Steelworkers: Lawmakers Support Feds’ Probe of Dumped Chinese Tires

      WASHINGTON (PAI)–The federal government’s investigation of whether China is illegally dumping car and light truck tires on the U.S. market – again – drew the support of 31 U.S. senators, the Steelworkers, who filed the tire-dumping complaint, report.

 

And the lawmakers’ letter, sent Sept. 11, will increase the onus on the Commerce Department to decide whether to impose tariffs and duties on the Chinese tires, and defend the domestic tire industry, the union adds.

 

The 30 Democrats, led by Sen. Kay Hagan, D-N.C., plus Sen. Bernie Sanders, Ind.-Vt., told Obama administration Commerce Secretary Penny Pritzker that tire imports from China “have roughly doubled” since the end of three years of prior U.S. tariffs and duties on dumped Chinese tires, in 2012.  The department imposed those tariffs after USW presented and proved prior evidence of huge Chinese subsidies.

 

The new complaint reveals 39 separate Chinese subsidies for tires exported to the U.S. Depending on tire type and size, price subsidies are as high as 88 percent, the senators said.

 

The lawmakers’ letter to Pritzker “demonstrates strong support nationally for the fair trade case made by American tire workers,” said Steelworkers President Leo Gerard, whose union leads both U.S. unions and businesses in filing unfair trade complaints.

 

“China has targeted this sector for years,” he added.  Its dumping destroys “family-supportive jobs performed by men and women who work hard and play by the rules.”  Those workers “want their elected leaders to stand up for American interests and for our nation’s trade laws to be enforced,” he added.

 

“China has methodically targeted industry after industry to fuel their export-led growth model and to keep their people employed.
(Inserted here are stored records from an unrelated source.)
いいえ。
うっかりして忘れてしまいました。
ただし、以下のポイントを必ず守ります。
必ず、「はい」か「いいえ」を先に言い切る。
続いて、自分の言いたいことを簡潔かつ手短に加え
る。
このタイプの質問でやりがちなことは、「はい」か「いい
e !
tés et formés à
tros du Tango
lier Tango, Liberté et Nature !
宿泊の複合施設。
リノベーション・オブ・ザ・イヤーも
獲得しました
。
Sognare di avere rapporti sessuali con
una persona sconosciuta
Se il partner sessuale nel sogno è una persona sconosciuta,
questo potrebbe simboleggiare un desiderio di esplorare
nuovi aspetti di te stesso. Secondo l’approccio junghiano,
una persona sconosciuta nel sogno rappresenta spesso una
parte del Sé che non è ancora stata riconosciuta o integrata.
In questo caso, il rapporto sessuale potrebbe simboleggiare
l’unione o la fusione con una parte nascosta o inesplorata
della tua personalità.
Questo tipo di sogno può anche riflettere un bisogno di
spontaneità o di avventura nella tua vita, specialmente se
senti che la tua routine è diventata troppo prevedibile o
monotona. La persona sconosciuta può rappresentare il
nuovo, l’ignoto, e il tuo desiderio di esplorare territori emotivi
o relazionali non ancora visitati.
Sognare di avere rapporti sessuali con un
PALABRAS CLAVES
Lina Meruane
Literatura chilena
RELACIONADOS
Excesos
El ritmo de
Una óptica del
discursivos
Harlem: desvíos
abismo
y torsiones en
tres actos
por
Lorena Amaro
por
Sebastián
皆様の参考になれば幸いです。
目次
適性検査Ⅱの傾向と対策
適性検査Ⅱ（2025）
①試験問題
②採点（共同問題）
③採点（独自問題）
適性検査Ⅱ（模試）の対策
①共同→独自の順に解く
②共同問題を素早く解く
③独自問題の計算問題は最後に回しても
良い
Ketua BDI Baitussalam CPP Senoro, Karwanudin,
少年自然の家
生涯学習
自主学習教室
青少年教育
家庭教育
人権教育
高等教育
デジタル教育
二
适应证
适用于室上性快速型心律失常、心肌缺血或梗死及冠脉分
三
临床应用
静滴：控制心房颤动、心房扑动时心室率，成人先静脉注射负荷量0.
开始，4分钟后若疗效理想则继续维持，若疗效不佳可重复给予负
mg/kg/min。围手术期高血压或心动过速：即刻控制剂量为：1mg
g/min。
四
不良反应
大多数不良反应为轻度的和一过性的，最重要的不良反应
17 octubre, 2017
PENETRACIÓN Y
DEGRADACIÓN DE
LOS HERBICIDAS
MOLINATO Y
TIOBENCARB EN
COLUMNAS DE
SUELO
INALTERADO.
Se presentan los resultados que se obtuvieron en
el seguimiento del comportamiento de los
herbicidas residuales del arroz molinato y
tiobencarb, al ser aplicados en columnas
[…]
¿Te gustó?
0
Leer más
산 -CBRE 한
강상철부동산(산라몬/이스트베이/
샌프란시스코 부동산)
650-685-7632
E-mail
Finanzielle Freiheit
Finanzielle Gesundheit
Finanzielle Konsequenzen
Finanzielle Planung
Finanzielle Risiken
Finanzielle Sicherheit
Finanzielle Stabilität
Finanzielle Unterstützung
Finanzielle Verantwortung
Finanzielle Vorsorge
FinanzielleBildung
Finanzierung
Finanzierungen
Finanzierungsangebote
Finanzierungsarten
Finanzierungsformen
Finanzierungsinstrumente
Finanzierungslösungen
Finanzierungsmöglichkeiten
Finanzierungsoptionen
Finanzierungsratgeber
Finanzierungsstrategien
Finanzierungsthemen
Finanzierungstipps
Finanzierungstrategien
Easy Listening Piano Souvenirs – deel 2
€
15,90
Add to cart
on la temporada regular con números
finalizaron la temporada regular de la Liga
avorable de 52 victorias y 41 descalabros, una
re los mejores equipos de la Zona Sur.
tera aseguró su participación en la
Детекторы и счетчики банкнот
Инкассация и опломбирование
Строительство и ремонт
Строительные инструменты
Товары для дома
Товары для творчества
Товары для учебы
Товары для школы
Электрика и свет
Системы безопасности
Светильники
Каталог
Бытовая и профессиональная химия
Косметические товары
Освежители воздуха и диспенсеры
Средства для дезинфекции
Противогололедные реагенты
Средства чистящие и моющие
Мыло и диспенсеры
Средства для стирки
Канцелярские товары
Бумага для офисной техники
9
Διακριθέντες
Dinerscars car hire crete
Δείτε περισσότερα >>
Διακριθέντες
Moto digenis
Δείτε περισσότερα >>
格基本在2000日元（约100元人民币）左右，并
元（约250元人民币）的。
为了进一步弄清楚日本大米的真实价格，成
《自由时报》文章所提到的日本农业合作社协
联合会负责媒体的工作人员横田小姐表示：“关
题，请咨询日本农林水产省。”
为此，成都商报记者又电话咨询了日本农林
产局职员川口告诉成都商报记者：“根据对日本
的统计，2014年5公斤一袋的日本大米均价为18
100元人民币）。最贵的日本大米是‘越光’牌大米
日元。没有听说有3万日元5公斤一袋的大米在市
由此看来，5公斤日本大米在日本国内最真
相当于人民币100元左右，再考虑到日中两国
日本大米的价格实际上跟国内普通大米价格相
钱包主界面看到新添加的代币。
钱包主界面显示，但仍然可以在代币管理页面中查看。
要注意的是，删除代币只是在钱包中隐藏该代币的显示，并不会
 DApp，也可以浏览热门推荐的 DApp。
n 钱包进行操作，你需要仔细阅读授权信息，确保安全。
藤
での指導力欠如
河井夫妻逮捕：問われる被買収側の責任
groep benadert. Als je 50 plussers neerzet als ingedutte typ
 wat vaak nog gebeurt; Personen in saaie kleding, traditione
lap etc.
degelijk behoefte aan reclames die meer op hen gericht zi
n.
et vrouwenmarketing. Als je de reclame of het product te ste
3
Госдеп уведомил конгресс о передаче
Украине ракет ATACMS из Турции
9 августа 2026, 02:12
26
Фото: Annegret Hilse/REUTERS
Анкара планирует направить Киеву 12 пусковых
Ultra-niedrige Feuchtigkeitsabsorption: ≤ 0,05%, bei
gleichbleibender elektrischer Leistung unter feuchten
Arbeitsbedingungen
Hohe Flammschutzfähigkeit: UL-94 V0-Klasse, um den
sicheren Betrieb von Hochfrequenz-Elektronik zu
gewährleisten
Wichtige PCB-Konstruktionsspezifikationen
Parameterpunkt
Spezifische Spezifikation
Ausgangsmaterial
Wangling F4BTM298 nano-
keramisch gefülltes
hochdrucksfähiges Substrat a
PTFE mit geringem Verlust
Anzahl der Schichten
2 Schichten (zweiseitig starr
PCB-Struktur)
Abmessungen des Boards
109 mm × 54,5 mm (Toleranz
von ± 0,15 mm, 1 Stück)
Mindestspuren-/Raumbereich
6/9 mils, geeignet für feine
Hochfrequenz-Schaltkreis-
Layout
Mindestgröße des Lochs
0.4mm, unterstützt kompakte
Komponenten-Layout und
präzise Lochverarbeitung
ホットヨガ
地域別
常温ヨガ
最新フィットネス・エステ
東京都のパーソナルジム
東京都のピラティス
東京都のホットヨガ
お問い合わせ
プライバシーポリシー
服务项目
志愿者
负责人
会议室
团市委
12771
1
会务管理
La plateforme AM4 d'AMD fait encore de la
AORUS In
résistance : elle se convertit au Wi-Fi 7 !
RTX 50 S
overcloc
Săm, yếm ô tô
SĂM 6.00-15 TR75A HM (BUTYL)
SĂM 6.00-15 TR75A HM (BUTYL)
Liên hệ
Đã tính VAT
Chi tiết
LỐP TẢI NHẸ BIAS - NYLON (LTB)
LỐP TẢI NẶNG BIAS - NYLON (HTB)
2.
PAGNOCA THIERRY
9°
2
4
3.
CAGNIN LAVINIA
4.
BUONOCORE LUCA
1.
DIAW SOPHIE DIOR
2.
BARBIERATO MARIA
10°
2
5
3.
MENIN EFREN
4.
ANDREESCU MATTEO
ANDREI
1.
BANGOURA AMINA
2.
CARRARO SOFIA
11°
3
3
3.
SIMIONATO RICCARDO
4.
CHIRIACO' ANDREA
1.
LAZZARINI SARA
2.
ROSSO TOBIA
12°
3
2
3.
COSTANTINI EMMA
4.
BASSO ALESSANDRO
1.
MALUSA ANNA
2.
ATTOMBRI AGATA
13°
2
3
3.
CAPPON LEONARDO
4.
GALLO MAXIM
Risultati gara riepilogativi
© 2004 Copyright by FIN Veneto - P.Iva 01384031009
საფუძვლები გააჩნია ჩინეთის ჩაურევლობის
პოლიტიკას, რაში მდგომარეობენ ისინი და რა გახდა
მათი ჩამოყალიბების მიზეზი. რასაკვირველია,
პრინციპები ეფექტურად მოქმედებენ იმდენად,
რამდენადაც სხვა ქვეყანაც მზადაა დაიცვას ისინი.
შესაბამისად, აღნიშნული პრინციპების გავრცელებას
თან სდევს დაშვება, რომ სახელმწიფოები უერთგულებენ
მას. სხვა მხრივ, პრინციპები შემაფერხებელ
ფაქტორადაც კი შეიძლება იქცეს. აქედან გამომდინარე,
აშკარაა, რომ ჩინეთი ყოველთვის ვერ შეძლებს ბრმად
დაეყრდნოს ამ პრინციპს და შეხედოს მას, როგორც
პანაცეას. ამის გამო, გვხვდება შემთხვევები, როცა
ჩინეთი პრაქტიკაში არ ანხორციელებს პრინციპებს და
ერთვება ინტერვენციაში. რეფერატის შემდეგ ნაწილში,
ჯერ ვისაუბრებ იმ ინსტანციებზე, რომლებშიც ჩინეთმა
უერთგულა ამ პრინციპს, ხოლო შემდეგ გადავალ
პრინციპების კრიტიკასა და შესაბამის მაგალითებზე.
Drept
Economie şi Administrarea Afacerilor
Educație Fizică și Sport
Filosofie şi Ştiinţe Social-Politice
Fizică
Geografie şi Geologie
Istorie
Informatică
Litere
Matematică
Too often, America is on the receiving side of their unfair trade practices that have contributed to the loss of more than 5 million manufacturing jobs and the shuttering of more than 60,000 facilities” in the last decade, Gerard pointed out.

 

Several of the Democratic senators who signed the letter are in key re-election races: Hagan, Sens. Mark Begich (Alaska), Mary Landrieu (La.), Jeanne Shaheen (N.H.), Mark Pryor (Ark.) and Al Franken (Minn.).  Other signers, including Sherrod Brown (Ohio), Bob Casey (Pa.) and both Michigan senators, are from steel-producing, tire-producing and vehicle-producing states.  No Republicans signed the letter.

 

U.S. trade laws must “be fairly and faithfully enforced to ensure workers – our consti-tuents – can be confident that when they work hard and play by the rules, their government will stand by their side to fight predatory trade practices,” the solons said.  “Thousands of workers are employed in this sector across the country, making the best tires available.”

 

The U.S. International Trade Commission voted 6-0 in June to probe the tire dumping, but the Commerce Department has the say on whether to impose tariffs and countervailing duties against dumped tires or not.  Its decision is expected early next year, Hagan said.